D. R. : Grâce aux réunions et aux échanges avec les responsables RH des autres entreprises, il leur sera plus facile d'identifier des process RH dont ils n'avaient pas forcément connaissance. Ils devront aussi compter avec la pression des salariés, voire des organisations syndicales, qui compareront les pratiques RH de leur entreprise avec celles des partenaires du projet, ce qui permettra d'avancer. Au final, le travail en pôle de compétitivité peut constituer une formidable vitrine des pratiques RH. Notre intime conviction, c'est que les projets d'innovation technologique des pôles de compétitivité ne pourront réussir que si l'on met en place, en parallèle et en complément, des innovations sociales.

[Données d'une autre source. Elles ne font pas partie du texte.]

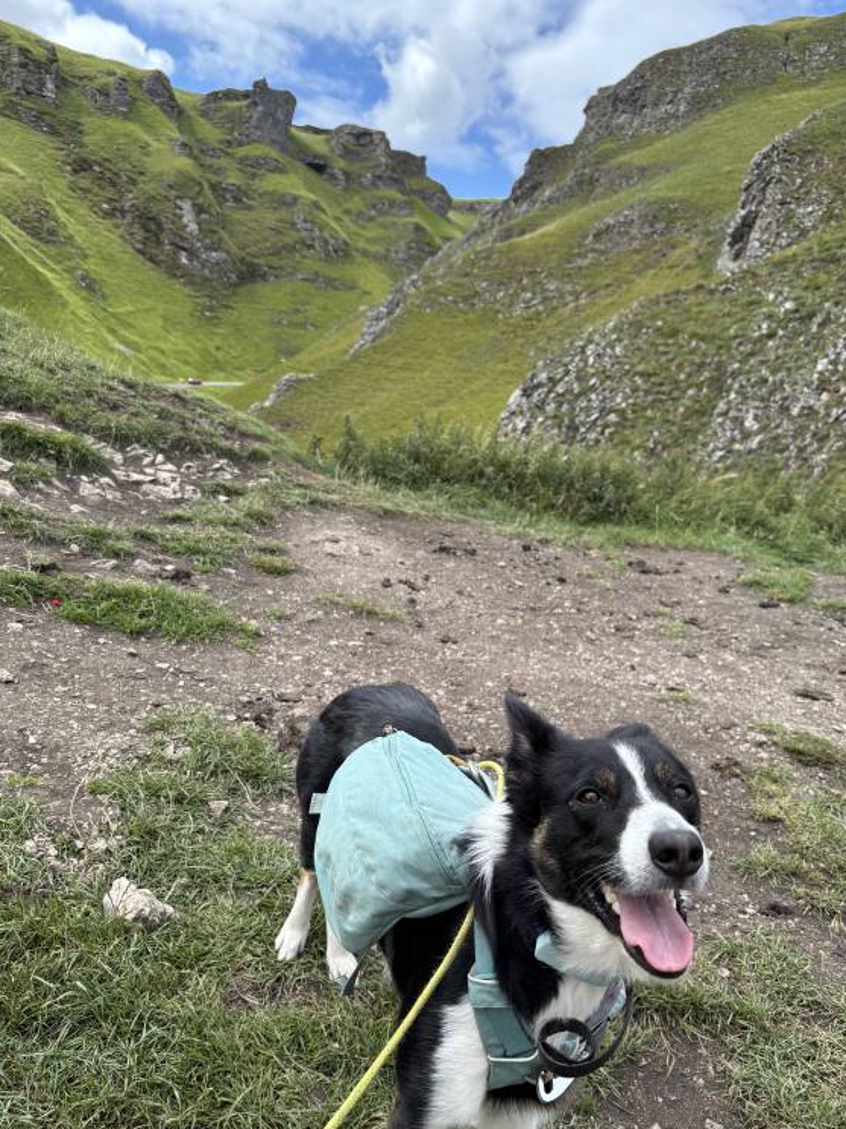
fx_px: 913
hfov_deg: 49.7
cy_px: 583
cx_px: 448
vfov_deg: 63.4
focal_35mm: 28
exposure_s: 1/1477
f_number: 1.6
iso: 50
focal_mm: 5.96
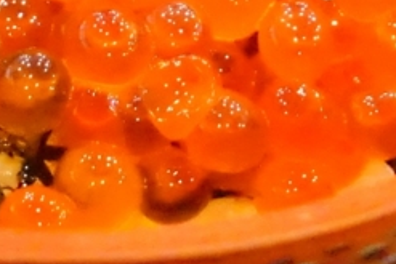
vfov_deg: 4.7
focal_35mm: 291
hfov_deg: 7.1
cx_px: 32
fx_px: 3203
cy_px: -157
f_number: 5.6
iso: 25600
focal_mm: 90
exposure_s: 1/100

* L'équipe de recherche «RHPôles» est composée de membres de l'IAE de Grenoble, de l'université Pierre-Mendès-France et du Cerag (unité mixte de recherche 5820 CNRS/UPMF).

Pour en savoir plus : <http ://rhpoles.free.fr>

PARCOURS

• Didier Retour est professeur des universités à l'IAE de Grenoble et en a été le directeur de 1997 à 2004. Il est également secrétaire général de l'AGRH (Association francophone de gestion des ressources humaines). Il est membre de l'équipe de recherche «RHPôles» sur les pôles de compétitivité.

• Il a publié, sur le sujet, avec Christian Defélix, Jean-Denis Culié et Annick Valette, Travailler au sein d'un pôle de compétitivité : un défi pour la gestion des ressources humaines ?, paru dans Le travail, un défi pour la GRH (éd Anact, 2008). Il coordonne sur le même sujet un dossier à paraître prochainement dans la Revue française de gestion.

SES LECTURES

Un léopard sur le garrot. Chroniques d'un médecin nomade, Jean-Christophe Rufin, Gallimard, 2008.

Le capitalisme d'héritiers. La crise française du travail, Thomas Philippon, Seuil, 2007.

Le Christ philosophe, Frédéric Lenoir, Plon, 2007.